### VARMAX & Elastic Net Regression

Our goals with this experiment are to: 

1) Handling Multivariate Data:

VARMA: It is specifically designed for multivariate time series data where the variables have interdependencies.
Elastic Net: It can also handle multivariate regression problems, though it does not model the time series aspect.

2) Explore Regularization and Feature Selection:

VARMA: While VARMA itself does not include regularization, the VARMAX model, an extension that includes exogenous variables, can include L1 regularization (similar to Lasso) in some implementations.
Elastic Net: It includes both L1 and L2 regularization, which helps in feature selection and in dealing with multicollinearity, respectively.

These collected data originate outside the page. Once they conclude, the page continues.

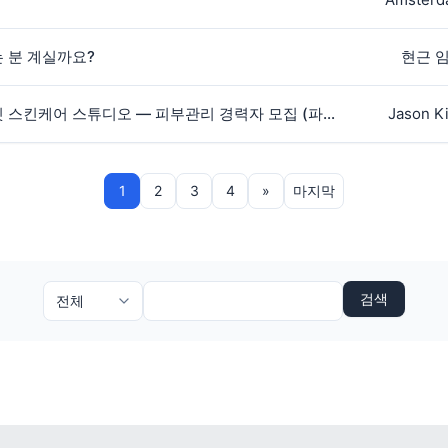
 분 계실까요?
현근 
[채용] 암스테르담 프라이빗 스킨케어 스튜디오 — 피부관리 경력자 모집 (파트타임·교육 지원)
Jason K
1
2
3
4
»
마지막
검색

Ideally we will be able to obtain results from VARMAX but it is computationally taxing. We will be able to gain similar benefits from Elastic Net Regression (minus the time series component) so will rely on that if not successful.

In [1]:
import pandas as pd
import numpy as np
from statsmodels.tsa.statespace.varmax import VARMAX
from sklearn.metrics import mean_squared_error
import joblib
from sklearn.model_selection import train_test_split

# Load the saved sets from data/processed using numpy
X_train = np.load('../data/processed/X_train.npy')
X_val = np.load('../data/processed/X_val.npy')
y_train = np.load('../data/processed/y_train.npy')
y_val = np.load('../data/processed/y_val.npy')

# Specify the fraction of data to use (e.g., 20%)
data_fraction = 0.2

# Randomly select a subset of the data for training
X_train_subset, _, y_train_subset, _ = train_test_split(
    X_train, y_train, train_size=data_fraction, random_state=42
)

# Create a pandas DataFrame from your training data
feature_columns = ['feature1', 'feature2', 'feature3', 'feature4', 'feature5', 'feature6', 'feature7', 'feature8', 'feature9', 'feature10', 'feature11']
train_df = pd.DataFrame(X_train_subset, columns=feature_columns)

# Create a pandas DataFrame for the target variable
target_df = pd.DataFrame(y_train_subset, columns=['totalFare'])

# Combine the target variable and feature variables
train_df = pd.concat([target_df, train_df], axis=1)

# Fit a VARMA model
p = 2  # Specify the order for autoregressive (AR) component
q = 1  # Specify the order for moving average (MA) component
model = VARMAX(train_df, order=(p, q))
model_fitted = model.fit(disp=False)

# Save the fitted model to a .joblib file
joblib.dump(model_fitted, '../models/varma_model.joblib')

# Make predictions on validation data
forecast = model_fitted.forecast(steps=len(X_val))

# Calculate Mean Squared Error (MSE) for the predictions
mse = mean_squared_error(y_val, forecast)

print(f'Mean Squared Error (MSE) on Validation Data: {mse:.2f}')

  warn('Estimation of VARMA(p,q) models is not generically robust,'


The model was left to run overnight - after 1000 mins, and despite training on only 20% of the data, no results were yielded. As expected, it was computationally taxing given the large dataset. We will utilise Elastic Net Regression instead.

In [3]:
import numpy as np
from sklearn.linear_model import ElasticNet
from sklearn.metrics import mean_squared_error
import joblib

# Load the saved sets from data/processed using numpy
X_train = np.load('../data/processed/X_train.npy')
X_val = np.load('../data/processed/X_val.npy')
y_train = np.load('../data/processed/y_train.npy')
y_val = np.load('../data/processed/y_val.npy')

# Initialize the ElasticNet model
elastic_net_model = ElasticNet(random_state=42)

# Fit the model
elastic_net_model.fit(X_train, y_train)

# Save the fitted model to a .joblib file
joblib.dump(elastic_net_model, '../models/elastic_net_model.joblib')

# Make predictions on both training and validation data
y_train_pred = elastic_net_model.predict(X_train)
y_val_pred = elastic_net_model.predict(X_val)

# Calculate Mean Squared Error (MSE) for the predictions
mse_train = mean_squared_error(y_train, y_train_pred)
mse_val = mean_squared_error(y_val, y_val_pred)

# Print MSE for training and validation data
print(f'Mean Squared Error (MSE) on Training Data: {mse_train:.2f}')
print(f'Mean Squared Error (MSE) on Validation Data: {mse_val:.2f}')


Mean Squared Error (MSE) on Training Data: 27711.33
Mean Squared Error (MSE) on Validation Data: 27828.64


The model performs better than the base model but worse than Random Forest, XGBoost and Linear Regression.